The above code outputs the correct number of primes over this range as 23000, the culling is repeated 1000 times so that the total of approximately (just less than) 200 million inner cull loops take a reasonable amount of time for timing, which is about 5.3 seconds on my Windows tablet (Intel i5-Z8350 @ 1.92 Gigahertz).

The above code is faster at array manipulations than even your new tuned version using the hashing implied by using String indices on an unspecified CPU due to the cost of the hashing, but at least it shows what the minimum loop time can be on this slowish CPU, as you likely are using a faster one than this - your fastest times for inserting a million elements are taking about a over a thousand nanoseconds per element insertion whereas this is taking about 26.5 nanoseconds per array modification or about 50 times faster showing that loop overhead isn’t likely a problem:

Due to the lack of “do” optimizations, one can’t write this code as elegantly as for Haskell as the “do” interferes with the ability to do Tail Call Optimizations (TCO’s) and we get stack overflows if the inner culling loop is inside the “do” (an intermediate function call prevents TCO), which also adds to the number of function calls per loop.
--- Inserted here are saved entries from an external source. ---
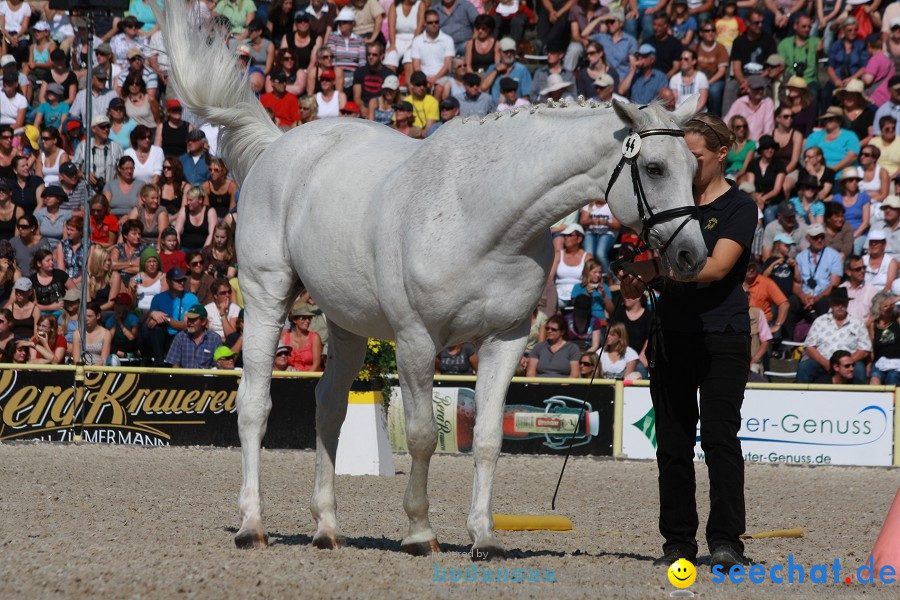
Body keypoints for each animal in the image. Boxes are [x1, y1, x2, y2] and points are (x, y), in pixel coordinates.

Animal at [156, 0, 712, 560]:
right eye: (656, 167)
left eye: (695, 167)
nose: (692, 254)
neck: (482, 215)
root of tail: (280, 145)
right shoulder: (416, 341)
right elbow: (423, 434)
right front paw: (421, 531)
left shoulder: (506, 340)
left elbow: (487, 438)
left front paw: (483, 535)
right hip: (267, 295)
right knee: (254, 406)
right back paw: (252, 524)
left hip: (346, 324)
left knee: (329, 409)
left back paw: (327, 527)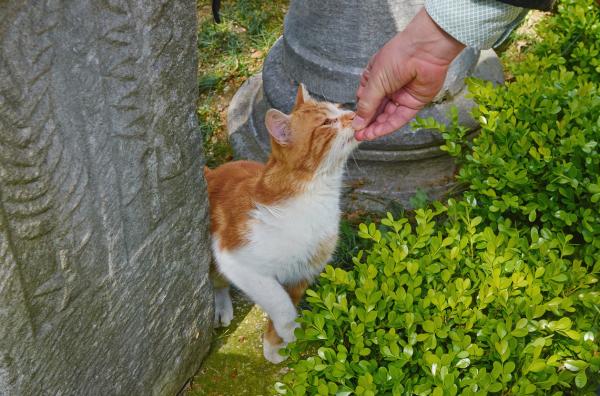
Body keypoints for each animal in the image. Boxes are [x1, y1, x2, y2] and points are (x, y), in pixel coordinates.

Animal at [206, 85, 356, 364]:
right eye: (326, 122)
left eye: (340, 108)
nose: (353, 114)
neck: (316, 195)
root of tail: (211, 172)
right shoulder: (237, 260)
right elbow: (280, 304)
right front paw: (291, 331)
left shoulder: (302, 273)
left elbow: (286, 303)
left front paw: (275, 346)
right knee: (217, 281)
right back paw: (220, 307)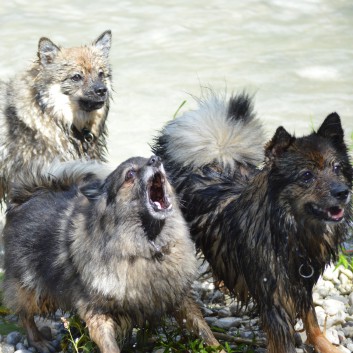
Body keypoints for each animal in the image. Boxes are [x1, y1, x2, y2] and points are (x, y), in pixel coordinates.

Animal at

PureScript isn’t very sophisticated at code optimizations…

As to even your fastest Object insertions, I notice that you are creating the String “key” values using “show” inside your timed code and have measured that about half of your fasted expended execution time is using in converting integers to generate these String “Key’s”. I don’t think that would be a normal use case?

My conclusion is that for this purpose of inserting String “keyed” values into an Object, by using the FFI interface as here it shouldn’t be significantly slower than by direct use of JavaScript or much slower tha any other language as most of the time expended is used doing hashing of the String “keys” in the JavaScript run time, which is necessary inn any case.

However, for tight loops as are typical for games or for high order math array manipulatioms, PureScript is currently considerably slower than JavaScript or Fable generated JavaScript due to the extra levels of function calls and, although generating “safe” code, may not be the best choice for high performance purposes.